Question and answer site Stack Overflow has been on a tear, as we recently reported in a profile of the company. The site supports 45 vertical categories for questions, relaunched a career site and now has $12 million in new funding and a new name to boast about.
The New York-based startup said late last night it has raised a Series B funding round from new investors Index Ventures and Spark Capital along with original investor Union Square Ventures. The new capital follows a $6 million first round in May last year from investors Ron Conway, Chris Dixon, Caterina Fake, Naval Ravikant, Nirav Tolia, Joshua Schachter, Micah Siegel, and Bob Pasker.

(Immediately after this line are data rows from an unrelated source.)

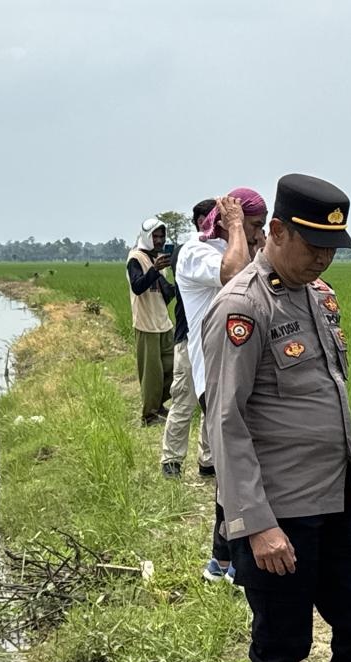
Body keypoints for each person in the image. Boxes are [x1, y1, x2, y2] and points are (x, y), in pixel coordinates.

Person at [204, 173, 351, 662]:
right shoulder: (242, 307)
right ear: (276, 231)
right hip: (278, 513)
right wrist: (256, 525)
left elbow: (332, 397)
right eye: (312, 246)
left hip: (335, 502)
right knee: (283, 645)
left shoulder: (319, 298)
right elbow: (226, 423)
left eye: (332, 248)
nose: (322, 258)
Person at [176, 187, 267, 581]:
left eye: (263, 226)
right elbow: (237, 274)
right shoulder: (196, 253)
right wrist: (236, 230)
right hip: (213, 375)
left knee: (238, 467)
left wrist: (258, 239)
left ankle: (223, 559)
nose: (255, 234)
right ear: (228, 222)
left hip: (245, 371)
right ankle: (229, 562)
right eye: (252, 225)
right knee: (235, 468)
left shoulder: (242, 248)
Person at [160, 199, 217, 479]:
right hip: (188, 336)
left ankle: (208, 460)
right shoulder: (187, 251)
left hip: (215, 341)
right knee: (184, 399)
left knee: (212, 401)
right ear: (200, 222)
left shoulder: (220, 251)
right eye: (213, 219)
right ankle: (171, 460)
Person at [126, 216, 176, 426]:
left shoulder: (158, 259)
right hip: (146, 325)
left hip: (163, 323)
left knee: (173, 368)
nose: (158, 240)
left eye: (161, 236)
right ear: (146, 237)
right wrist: (154, 269)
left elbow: (166, 292)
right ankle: (149, 415)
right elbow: (138, 286)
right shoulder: (136, 259)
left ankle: (160, 405)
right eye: (155, 236)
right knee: (152, 374)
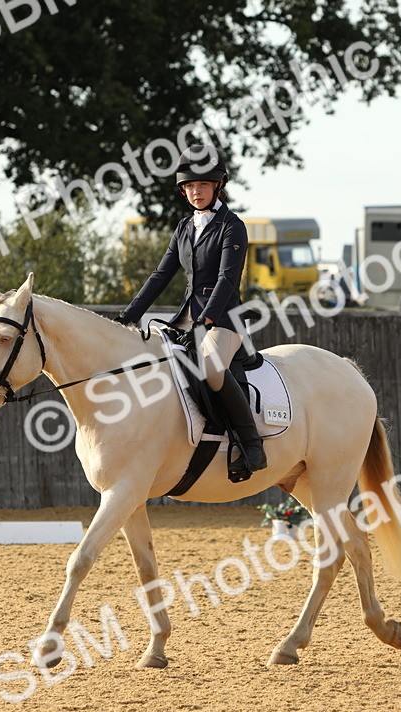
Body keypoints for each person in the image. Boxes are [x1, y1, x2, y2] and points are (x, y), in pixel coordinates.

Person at [113, 144, 267, 482]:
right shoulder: (184, 228)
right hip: (187, 317)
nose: (196, 192)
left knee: (212, 368)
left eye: (203, 186)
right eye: (190, 187)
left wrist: (206, 318)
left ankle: (252, 444)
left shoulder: (232, 226)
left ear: (217, 187)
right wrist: (127, 315)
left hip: (224, 318)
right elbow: (160, 276)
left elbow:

Along with the new money, the company has also changed its name to Stack Exchange Inc., which was previously the name of its network of sub-sites covering more than 40 different areas including things like English, photography and cooking. The original name came from the programming term, which was where the company began its focus: as a destination for coders. But now, the company is clearly signaling that its future is much broader than programming and that its model can work for many more areas.
The newly renamed Stack Exchange has surged because of its very ordered way of answering questions. It works by focusing on specific verticals and building up experts within those areas who can answer incoming queries. The result is an impressive answer rate of more than 80 percent overall, and in some vertical subject areas, well over 90 percent. That has translated into a lot of users. Last month, the site hit 19 million users to crack Quantcast’s list of top 300 sites.
CEO and founder Joel Spolsky didn’t exactly say what the new money will be used for, joking instead that the company is now planning on buying more t-shirts, snacks and a ping-pong table. But it’s a good bet the company will be growing its team as it adds more vertical sites to Stack Exchange, which is approving a new site a week. Stack Overflow was profitable last year before it launched Stack Exchange. It expects to raise money through advertising and through its updated career site, which will match its experts with jobs.
It’s unclear what Stack Exchange is valued at, but the company is clearly on a roll. If Quora, the darling of Silicon Valley, is worth an estimated $300 million or more, Stack Exchange, which is bigger according to Alexa and Compete, is likely worth more. And with its latest funding, it’s showing no signs of letting up.